By Jared Newman | Monday, April 18, 2011 at 7:36 am
Last year, a few video game publishers started withholding online multiplayer from used video games unless buyers paid $10 for an activation code. I figured that was just the beginning of the attack on second-hand sales.
Sure enough, SOCOM 4: U.S. Navy Seals charts a new course in punishing used game buyers, and it’s at once better and worse than the status quo of $10 online passes.
As described on the official Playstation Blog, SOCOM 4 will let all players access the game’s multiplayer portion — as it should, because online play has always been SOCOM’s main attraction — but used game buyers will miss out on special guns, game types, and other perks to be added later. To get these features with a used copy of the game, you’ll have to buy a $15 activation code.

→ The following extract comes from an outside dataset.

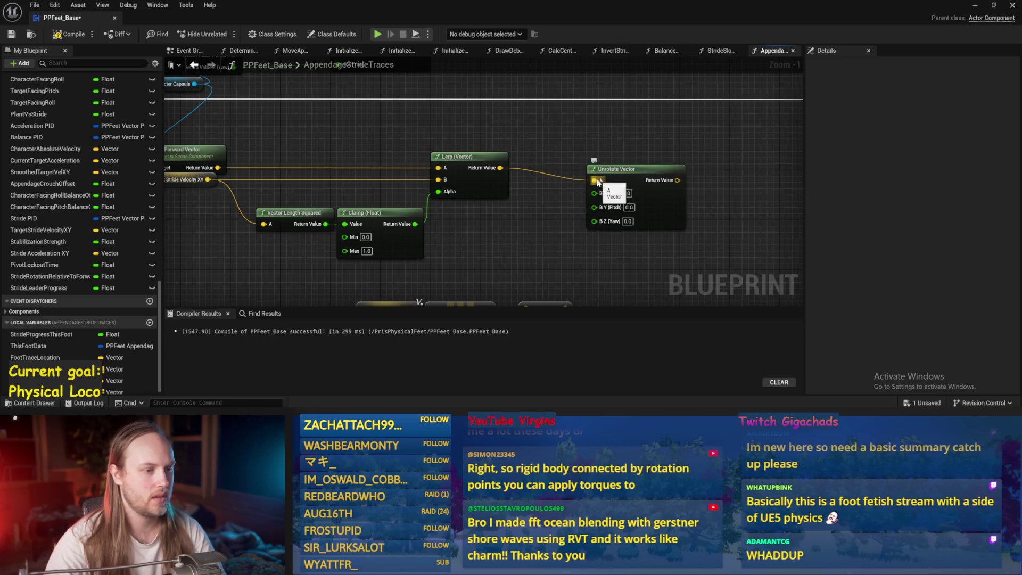
{"action": "left_click", "coordinate": [594, 181], "text": "alt"}
{"action": "left_click_drag", "start_coordinate": [628, 169], "coordinate": [687, 175]}
Add Make Rot from X off the Lerp, split its rotator, and wire Yaw into Unrotate Vector B Z.
{"action": "left_click_drag", "start_coordinate": [502, 167], "coordinate": [566, 172]}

Sony’s spinning this bundle of features, dubbed “SOCOM Pro,” as an enhancement for new game buyers, rather than a drawback for used copies. It’s semantics, sure, but it’s also the direction in which these used game restrictions should be going.

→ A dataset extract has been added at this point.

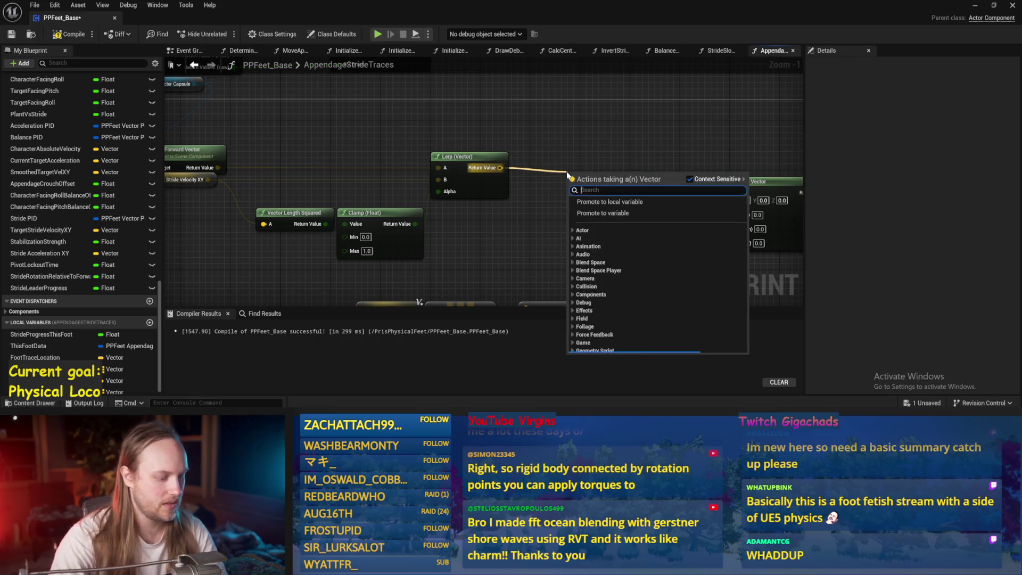
{"action": "type", "text": "make rot from x"}
{"action": "key", "text": "Return"}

Multiplayer paywalls do little to entice the customer. Players need to get hooked if they’re expected to pay for extra features, and two-day trials, like the ones Electronic Arts offers with its used games, don’t cut it. Sony’s approach with SOCOM Pro is more like some of the “Lite” apps you find in the iOS App Store. They’re enough to enjoy on their own, but a subset of players will be interested enough to pay extra for more features.
My concern is still that over time, publishers will hide more features behind activation codes, so the used version is barely worth buying. SOCOM 4 is another step in that direction.